What is your favorite memory of New Year’s Eve? The Times Square Ball Drop? Fireworks? Kissing your sweetie with a glass of champagne in hand? My former New Year’s Eve tradition involved a Twilight Zone marathon followed by an 8 p.m. showing of When Harry Met Sally. Timeless, but not my favorite New Year’s Eve memory.
The memory of that night shares the distinction of being the last time I was awake at midnight. I remember hanging up our dog’s leash on the hook by the door, then suddenly a contraction literally brought me to my knees. I couldn’t really be in labor on New Year’s Eve, I rationalized. I had to meet my parents and my brother for dinner. About five minutes later as another contraction curled my toes to my hair, I realized I would have to cancel my dinner plans. I stayed home until I realized I was in so much pain, I literally could not put my socks on my feet without doing some rhythmic yogi rocking I had learned on YouTube (didn’t really help, by the way).
As my screams finally abated, I realized I could hear Ryan Seacrest on the TV. Epidurals are beautiful things, but I did not hallucinate the televised revelers. I remember my husband and I falling asleep (finally) to the sounds of the nurses in the hallway counting down until midnight.
Whenever I tell people my daughter has a New Year’s birthday, their eyes widen, they purse their lips and whistle low. “Wow, that’s a rough birthday,” they’ll say. I get it. Maybe it seems as though her birthday does not wholly belong to her. It suddenly somehow belongs to the masses, the hordes of freezing parade-goers and hungover sleepers-in. Over the years though, I have met many people with holiday birthdays—and each of them have their own unique and lovely story.
My daughter’s story begins in Pasadena, California, home of the New Year’s Day Rose Parade. It is a huge deal. The city starts closing highway entrances and exits around 6 a.m. in preparation for the Rose Parade celebration.
Because my daughter was born early in the morning, my family was able to get to the hospital and back to their hotel before the roads closed. They even caught the Rose Princess waving, as luck would have it. My brother lives in Austria and had visited that holiday, his first time in the United States in years. Due to the timing, he had the privilege of holding his niece mere hours after she was born. Lady Luck strikes twice.
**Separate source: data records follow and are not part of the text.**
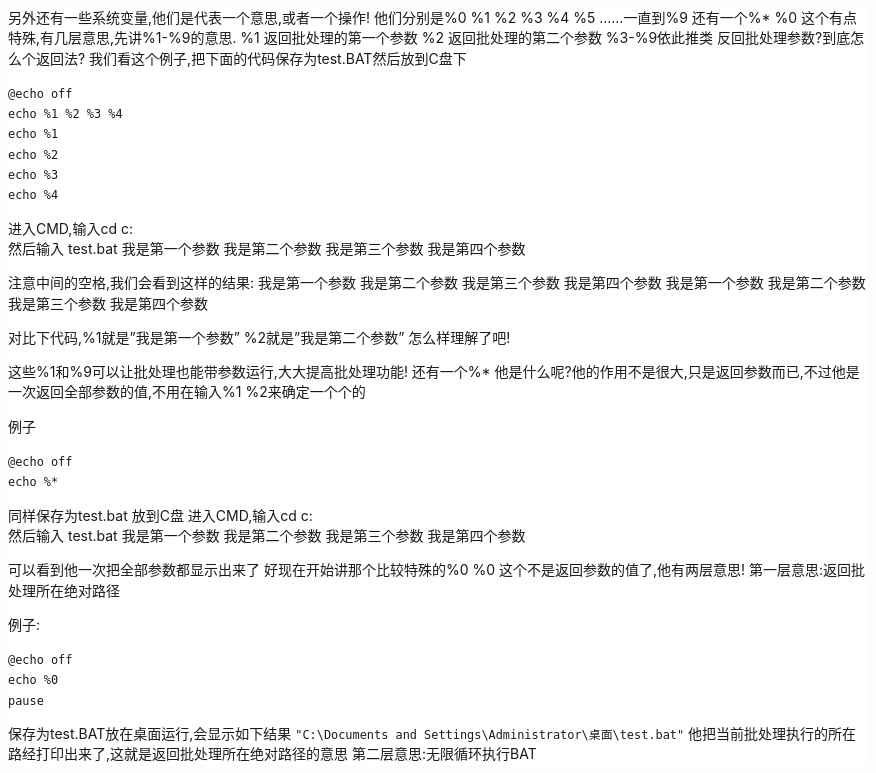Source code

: 另外还有一些系统变量,他们是代表一个意思,或者一个操作!
他们分别是%0 %1 %2 %3 %4 %5 ......一直到%9 还有一个%*
%0 这个有点特殊,有几层意思,先讲%1-%9的意思.
%1 返回批处理的第一个参数
%2 返回批处理的第二个参数
%3-%9依此推类
反回批处理参数?到底怎么个返回法?
我们看这个例子,把下面的代码保存为test.BAT然后放到C盘下
```
@echo off
echo %1 %2 %3 %4
echo %1
echo %2
echo %3
echo %4
```
进入CMD,输入cd c:\
然后输入 test.bat 我是第一个参数 我是第二个参数  我是第三个参数  我是第四个参数

注意中间的空格,我们会看到这样的结果:
我是第一个参数 我是第二个参数 我是第三个参数 我是第四个参数
我是第一个参数
我是第二个参数
我是第三个参数
我是第四个参数

对比下代码,%1就是”我是第一个参数”  %2就是”我是第二个参数”
怎么样理解了吧!

这些%1和%9可以让批处理也能带参数运行,大大提高批处理功能!
还有一个%*  他是什么呢?他的作用不是很大,只是返回参数而已,不过他是一次返回全部参数的值,不用在输入%1 %2来确定一个个的

例子
```
@echo off
echo %*
```
同样保存为test.bat 放到C盘
进入CMD,输入cd c:\
然后输入 test.bat 我是第一个参数 我是第二个参数  我是第三个参数  我是第四个参数

可以看到他一次把全部参数都显示出来了
好现在开始讲那个比较特殊的%0
%0  这个不是返回参数的值了,他有两层意思!
第一层意思:返回批处理所在绝对路径

例子:
```
@echo off
echo %0
pause
```
保存为test.BAT放在桌面运行,会显示如下结果
`"C:\Documents and Settings\Administrator\桌面\test.bat"`
他把当前批处理执行的所在路经打印出来了,这就是返回批处理所在绝对路径的意思
第二层意思:无限循环执行BAT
My daughter cried non-stop those first few hours. Birth is rough for babies and mamas. And yet, she fell quiet and opened her eyes when her uncle held her. More luck. His birthday falls on Jan. 2, so I suppose they are kindred spirits.
This is why I tell my daughter she just has a little extra luck. Every year for her birthday, my daughter gets fireworks. She has a parade, flowers, floats and marching bands. She has parents who both have the day off from work together. She has balloons, and Christmas cake and New Year’s soup. A few weeks later, she can celebrate her special day all over again with her friends. Lucky girl.
Her birthday brings me luck, too. Before that fateful New Year’s, I had felt adrift. I think many of us feel that way at times in our lives. Maybe work is not going well, or you moved to a new place without friends. We feel untethered, unsure. The moment I held my daughter, I realized that I had waited my whole life just for her—my wished-for-child, my bringer-of-light.
I may not be able to stay awake for midnight on New Year’s Eve (sorry, Ryan Seacrest), but I now wake up smiling every January 1: the day of my daughter’s birth, best memory of all.